From September 1818, he joined his older brother Erasmus in attending the nearby Anglican Shrewsbury School as a boarder. Darwin spent the summer of 1825 as an apprentice doctor, helping his father treat the poor of Shropshire, before going to the well-regarded University of Edinburgh Medical School with his brother Erasmus in October 1825. Darwin found lectures dull and surgery distressing, so he neglected his studies. He learned taxidermy in around 40 daily hour-long sessions from John Edmonstone, a freed black slave who had accompanied Charles Waterton in the South American rainforest. In Darwin’s second year at the university, he joined the Plinian Society, a student natural history group featuring lively debates in which radical democratic students with materialistic views challenged orthodox religious concepts of science. He assisted Robert Edmond Grant’s investigations of the anatomy and life cycle of marine invertebrates in the Firth of Forth and, on 27 March 1827, presented at the Plinian his discovery that black spores found in oyster shells were the eggs of a skate leech.

One day, Grant praised Lamarck’s evolutionary ideas. Darwin was astonished by Grant’s audacity but had recently read similar ideas in his grandfather Erasmus’ journals.
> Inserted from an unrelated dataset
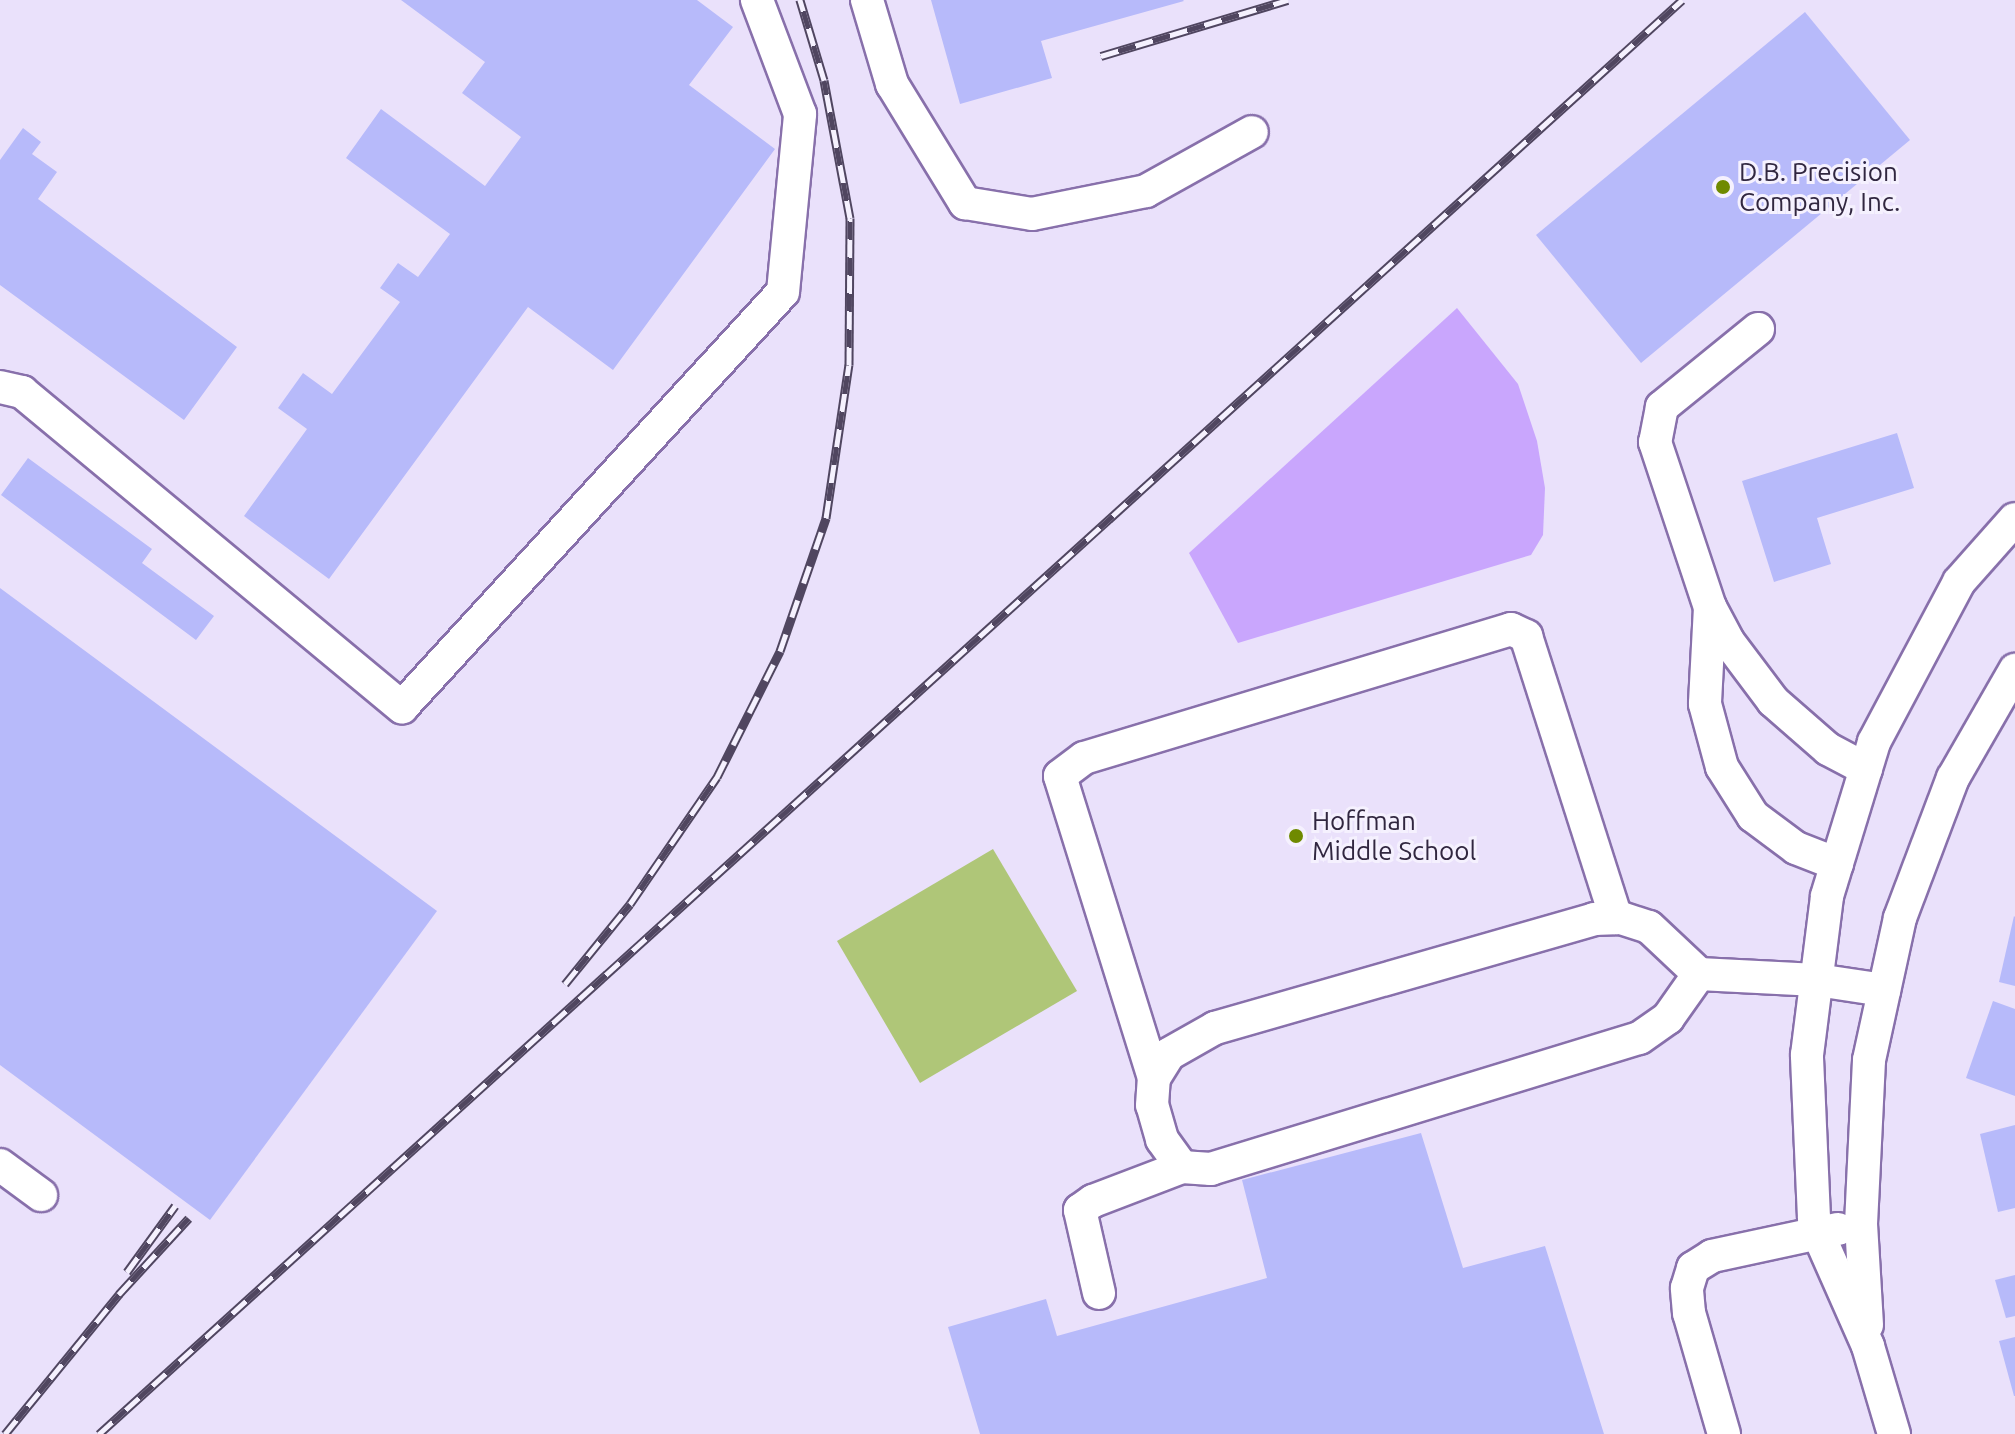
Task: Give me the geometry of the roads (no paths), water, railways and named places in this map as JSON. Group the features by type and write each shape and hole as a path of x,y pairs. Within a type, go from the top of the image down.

Darwin was rather bored by Robert Jameson’s natural history course, which covered geology—including the debate between Neptunism and Plutonism. He learned the classification of plants and assisted with work on the collections of the University Museum, one of the largest museums in Europe at the time. Darwin’s neglect of medical studies annoyed his father, who sent him to Christ’s College, Cambridge, in January 1828 to study for a Bachelor of Arts degree as the first step towards becoming an Anglican country parson. Darwin was unqualified for Cambridge’s Tripos exams and was required to join the ordinary degree course instead. He preferred riding and shooting to studying. During the first few months of Darwin’s enrolment at Christ’s College, his second cousin, William Darwin Fox, was still studying there. Fox impressed him with his butterfly collection, introducing Darwin to entomology and influencing him to pursue beetle collecting. He did this zealously and published some of his finds in James Francis Stephens’ Illustrations of British Entomology (1829–32). Through Fox, Darwin became a close friend and follower of botany professor John Stevens Henslow. He met other leading parson-naturalists who saw scientific work as religious natural theology, becoming known to these dons as “the man who walks with Henslow”. When his exams drew near, Darwin applied himself to his studies and was delighted by the language and logic of William Paley’s Evidences of Christianity (1795).

Darwin did well in his final examination in January 1831, coming tenth out of 178 candidates for the ordinary degree. Darwin had to stay at Cambridge until June 1831. He studied Paley’s Natural Theology or Evidences of the Existence and Attributes of the Deity (first published in 1802), which argued for divine design in nature, explaining adaptation as God acting through laws of nature. He read John Herschel’s new book, Preliminary Discourse on the Study of Natural Philosophy (1831), which described the highest aim of natural philosophy as understanding such laws through inductive reasoning based on observation, and Alexander von Humboldt’s Personal Narrative of Scientific Travels in 1799–1804. Inspired by “a burning zeal” to contribute, Darwin planned to visit Tenerife with some classmates after graduation to study natural history in the tropics. In preparation, he joined Adam Sedgwick’s geology course, then, on 4 August, travelled with him to spend a fortnight mapping strata in Wales.